A PENSIONER directly hit by plans to close all inpatient beds at a community hospital has warned Suffolk health chiefs she will try to take the matter to the High Court in a bid to have it reversed.

Frances Jackson said she had no choice but to take the drastic and unprecedented step - along with two other former patients of Sudbury's Walnuttree Hospital - of trying to win a judicial review into the decision.

Mrs Jackson, who suffers from post-polio syndrome and is paralysed in one leg, described the decision to axe all 32 beds at the community hospital as “deeply disappointing”.

And she said plans to replace them with at least six beds in the private sector would not be an adequate solution.

“I have quite complex medical needs now and will have considerably more problems in the future,” said Mrs Jackson, 60, who lives in Great Cornard.

“And for people with these conditions, private beds in care homes are not going to cater for them.
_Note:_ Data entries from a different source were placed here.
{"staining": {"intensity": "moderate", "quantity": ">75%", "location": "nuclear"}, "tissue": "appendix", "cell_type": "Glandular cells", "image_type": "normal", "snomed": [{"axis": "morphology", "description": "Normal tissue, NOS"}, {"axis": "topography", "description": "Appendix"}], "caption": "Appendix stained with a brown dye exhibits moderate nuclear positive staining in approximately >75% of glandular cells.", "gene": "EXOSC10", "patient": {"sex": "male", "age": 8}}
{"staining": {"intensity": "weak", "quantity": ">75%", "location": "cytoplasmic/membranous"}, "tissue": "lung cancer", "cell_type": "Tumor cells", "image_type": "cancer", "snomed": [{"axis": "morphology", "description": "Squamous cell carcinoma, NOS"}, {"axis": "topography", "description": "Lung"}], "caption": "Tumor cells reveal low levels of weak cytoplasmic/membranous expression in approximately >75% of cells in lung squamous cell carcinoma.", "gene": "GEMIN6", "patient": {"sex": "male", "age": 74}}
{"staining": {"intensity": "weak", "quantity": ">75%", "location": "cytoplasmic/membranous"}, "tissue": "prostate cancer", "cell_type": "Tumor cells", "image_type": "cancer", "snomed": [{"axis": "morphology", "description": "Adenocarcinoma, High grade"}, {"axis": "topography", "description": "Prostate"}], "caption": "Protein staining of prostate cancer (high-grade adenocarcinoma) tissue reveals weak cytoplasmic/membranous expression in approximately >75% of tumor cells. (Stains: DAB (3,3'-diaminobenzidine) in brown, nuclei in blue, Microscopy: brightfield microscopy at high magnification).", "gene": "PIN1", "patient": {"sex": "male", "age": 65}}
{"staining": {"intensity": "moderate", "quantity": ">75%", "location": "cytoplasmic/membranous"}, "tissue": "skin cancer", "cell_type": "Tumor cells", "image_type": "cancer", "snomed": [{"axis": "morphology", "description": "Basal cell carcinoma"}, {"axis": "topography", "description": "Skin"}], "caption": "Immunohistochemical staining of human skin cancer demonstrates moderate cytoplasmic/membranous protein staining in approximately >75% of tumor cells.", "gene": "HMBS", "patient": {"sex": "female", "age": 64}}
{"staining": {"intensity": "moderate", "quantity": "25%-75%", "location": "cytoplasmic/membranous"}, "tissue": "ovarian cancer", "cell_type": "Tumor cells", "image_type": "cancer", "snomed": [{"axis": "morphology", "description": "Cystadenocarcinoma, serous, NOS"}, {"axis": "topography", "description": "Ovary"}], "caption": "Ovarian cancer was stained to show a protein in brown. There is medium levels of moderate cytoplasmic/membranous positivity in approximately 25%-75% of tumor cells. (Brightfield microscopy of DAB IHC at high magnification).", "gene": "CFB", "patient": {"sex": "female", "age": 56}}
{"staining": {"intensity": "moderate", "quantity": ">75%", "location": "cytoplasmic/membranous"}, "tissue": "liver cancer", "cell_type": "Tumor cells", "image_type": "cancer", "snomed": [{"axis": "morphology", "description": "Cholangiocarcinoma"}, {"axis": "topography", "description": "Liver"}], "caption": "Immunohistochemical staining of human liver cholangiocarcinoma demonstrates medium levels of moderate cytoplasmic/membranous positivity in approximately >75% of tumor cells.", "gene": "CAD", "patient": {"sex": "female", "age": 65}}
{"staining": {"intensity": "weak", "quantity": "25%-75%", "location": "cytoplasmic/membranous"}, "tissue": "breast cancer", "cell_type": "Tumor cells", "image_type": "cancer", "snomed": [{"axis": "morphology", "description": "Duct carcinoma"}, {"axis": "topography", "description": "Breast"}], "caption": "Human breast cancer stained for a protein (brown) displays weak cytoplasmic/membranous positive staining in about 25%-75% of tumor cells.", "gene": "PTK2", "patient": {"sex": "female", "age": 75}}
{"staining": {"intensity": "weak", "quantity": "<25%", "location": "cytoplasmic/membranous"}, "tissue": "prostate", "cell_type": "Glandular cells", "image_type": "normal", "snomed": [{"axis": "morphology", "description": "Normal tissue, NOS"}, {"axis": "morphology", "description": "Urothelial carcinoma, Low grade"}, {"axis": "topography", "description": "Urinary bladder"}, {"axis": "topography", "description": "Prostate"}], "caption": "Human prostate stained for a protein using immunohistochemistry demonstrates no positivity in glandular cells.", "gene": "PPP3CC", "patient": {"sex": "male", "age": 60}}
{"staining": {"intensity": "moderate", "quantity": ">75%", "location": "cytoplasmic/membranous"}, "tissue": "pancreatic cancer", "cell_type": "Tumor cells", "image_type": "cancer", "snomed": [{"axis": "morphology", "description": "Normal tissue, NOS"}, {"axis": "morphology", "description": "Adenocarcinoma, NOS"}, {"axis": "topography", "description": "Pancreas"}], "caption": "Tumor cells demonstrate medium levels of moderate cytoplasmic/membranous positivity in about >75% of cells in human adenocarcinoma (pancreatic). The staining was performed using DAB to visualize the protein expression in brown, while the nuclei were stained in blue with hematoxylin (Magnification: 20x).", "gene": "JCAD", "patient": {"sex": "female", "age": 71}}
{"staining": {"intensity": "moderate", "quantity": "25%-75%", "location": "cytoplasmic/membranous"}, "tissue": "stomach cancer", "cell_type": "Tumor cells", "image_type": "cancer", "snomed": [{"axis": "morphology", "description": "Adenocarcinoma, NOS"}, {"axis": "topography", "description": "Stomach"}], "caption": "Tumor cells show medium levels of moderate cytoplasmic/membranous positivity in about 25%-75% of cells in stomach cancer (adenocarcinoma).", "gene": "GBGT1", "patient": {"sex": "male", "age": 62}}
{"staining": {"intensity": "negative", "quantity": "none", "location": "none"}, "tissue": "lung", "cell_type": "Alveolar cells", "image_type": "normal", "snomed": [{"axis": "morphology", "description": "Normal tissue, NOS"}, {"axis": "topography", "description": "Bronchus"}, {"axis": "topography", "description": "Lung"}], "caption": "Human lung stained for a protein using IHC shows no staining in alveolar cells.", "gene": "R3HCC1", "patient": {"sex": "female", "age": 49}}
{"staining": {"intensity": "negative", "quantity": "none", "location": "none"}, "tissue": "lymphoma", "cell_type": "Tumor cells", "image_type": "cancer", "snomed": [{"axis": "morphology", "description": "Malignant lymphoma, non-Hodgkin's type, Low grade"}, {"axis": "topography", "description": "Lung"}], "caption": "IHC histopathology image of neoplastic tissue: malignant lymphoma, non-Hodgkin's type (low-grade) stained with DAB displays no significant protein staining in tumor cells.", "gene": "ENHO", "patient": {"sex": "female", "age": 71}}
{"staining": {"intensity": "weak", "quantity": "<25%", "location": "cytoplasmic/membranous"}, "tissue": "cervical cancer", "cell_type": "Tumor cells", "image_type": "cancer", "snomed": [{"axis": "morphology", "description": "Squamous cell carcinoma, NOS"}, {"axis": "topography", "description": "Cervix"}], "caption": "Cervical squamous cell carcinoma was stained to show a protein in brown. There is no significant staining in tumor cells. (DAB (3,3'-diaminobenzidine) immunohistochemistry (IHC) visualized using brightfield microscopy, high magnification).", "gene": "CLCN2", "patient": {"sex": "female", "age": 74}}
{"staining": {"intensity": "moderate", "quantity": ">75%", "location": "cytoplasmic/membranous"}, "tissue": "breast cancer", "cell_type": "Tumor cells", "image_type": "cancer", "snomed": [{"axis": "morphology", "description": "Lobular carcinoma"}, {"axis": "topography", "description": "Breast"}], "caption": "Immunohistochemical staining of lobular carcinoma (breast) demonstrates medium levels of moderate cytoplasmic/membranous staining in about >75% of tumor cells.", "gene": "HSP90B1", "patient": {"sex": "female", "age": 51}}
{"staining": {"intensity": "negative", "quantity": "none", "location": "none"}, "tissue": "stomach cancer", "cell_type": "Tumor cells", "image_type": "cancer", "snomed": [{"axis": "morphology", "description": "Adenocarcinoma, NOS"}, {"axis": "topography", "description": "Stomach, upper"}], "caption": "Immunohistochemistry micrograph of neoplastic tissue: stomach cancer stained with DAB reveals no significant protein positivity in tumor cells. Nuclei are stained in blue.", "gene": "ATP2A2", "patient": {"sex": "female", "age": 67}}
I didn't want the matter to have to go to judicial review but we need the right hospital facilities and now is the time to stand up and be counted.”

The legal process - which could end up in a High Court battle - began yesterday when Suffolk West Primary Care Trust and the Norfolk, Suffolk and Cambridgeshire Strategic Health Authority were notified of the decision.

And Suffolk County Council's overview and scrutiny committee has also been written to after members opted not to refer the PCT decision to the Secretary of State.

Mrs Jackson, a Cornard parish councillor and a member of the Walnuttree Hospital Action Committee, added: “We are not trying to save the hospital- all we want is the necessary health facilities in this area to cope with future needs.”

Mrs Jackson, Mary Jarmin, who lives in Sudbury, and Lavenham resident Edith Turner have all instructed solicitors to begin judicial review proceedings.

London-based Leigh Day & Co was last night unable to say how long the legal process might take - although the firm has given health bosses seven days to respond in the first instance.

In a letter to health chiefs they said: “These patients are dependent on the services provided by Walnuttree Hospital. Given their age and present medical conditions, it is extremely likely that they will need inpatient facilities in the future and they are very concerned about the decision taken by the PCT to close all NHS beds.

“We consider the decision taken by the PCT to be unlawful and have requested their confirmation that no steps will be taken to implement the changes.”

A spokesman for the PCT said: “We can confirm we have received a letter yesterday and we are now looking into the matter.”

No one from the overview and scrutiny committee or the SHA was available for comment yesterday.